# Math Help - Trigonomtertic Identity help

1. ## Trigonomtertic Identity help

I need help proving the following trig identity: ( x stands for theta)
csc x -1 / cot x = cot x / csc x + 1

2. Originally Posted by mathmike
I need help solving the following trig identity: ( x stands for theta)
csc x -1 / cot x = cot x / csc x + 1
solving or proving? and do you mean $\displaystyle \frac {\csc x - 1}{\cot x} = \frac {\cot x}{\csc x + 1}$ ?

Hint: change everything to sines and cosines, and show you can simplify one side to get the other.

3. Hello, mathmike!

Are familiar with this identity and its variations?
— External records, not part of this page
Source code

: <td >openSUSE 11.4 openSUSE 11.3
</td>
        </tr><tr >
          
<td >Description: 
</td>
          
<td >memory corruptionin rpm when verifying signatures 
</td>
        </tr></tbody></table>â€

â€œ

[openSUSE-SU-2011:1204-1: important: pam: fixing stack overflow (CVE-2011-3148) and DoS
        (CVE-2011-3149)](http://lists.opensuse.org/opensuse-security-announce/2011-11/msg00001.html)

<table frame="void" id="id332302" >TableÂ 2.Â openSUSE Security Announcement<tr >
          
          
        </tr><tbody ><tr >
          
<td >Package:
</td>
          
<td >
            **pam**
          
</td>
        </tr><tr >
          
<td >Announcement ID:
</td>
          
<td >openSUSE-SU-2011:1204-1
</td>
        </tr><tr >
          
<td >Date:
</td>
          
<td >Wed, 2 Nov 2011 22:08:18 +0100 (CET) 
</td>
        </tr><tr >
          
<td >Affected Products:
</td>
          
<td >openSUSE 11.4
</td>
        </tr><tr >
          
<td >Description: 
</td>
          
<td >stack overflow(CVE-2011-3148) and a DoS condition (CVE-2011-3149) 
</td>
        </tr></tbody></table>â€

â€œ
. $\csc^2\!\theta \:=\:\cot^2\!\theta + 1 \quad\Rightarrow\quad \csc^2\!\theta -1\:=\:\cot^2\!\theta \quad\Rightarrow \quad \csc^2\!\theta - \cot^2\!\theta \:=\:1$

Prove: . $\dfrac{\csc x -1}{\cot x} \:=\: \dfrac{\cot x}{\csc x + 1}$

The right side is: . $\dfrac{\cot x}{\csc x + 1}$

Multiply by $\frac{\csc x - 1}{\csc x - 1}\!:\;\;\dfrac{\cot x}{\csc x + 1}\cdot\dfrac{\csc x - 1}{\csc x - 1} \;=\; \dfrac{\cot x(\csc x - 1)}{\csc^2\!x - 1}$

. . . . . . . . . . . . $=\;\dfrac{\cot x(\csc x-1)}{\cot^2\!x} \;=\;\dfrac{\csc x - 1}{\cot x}$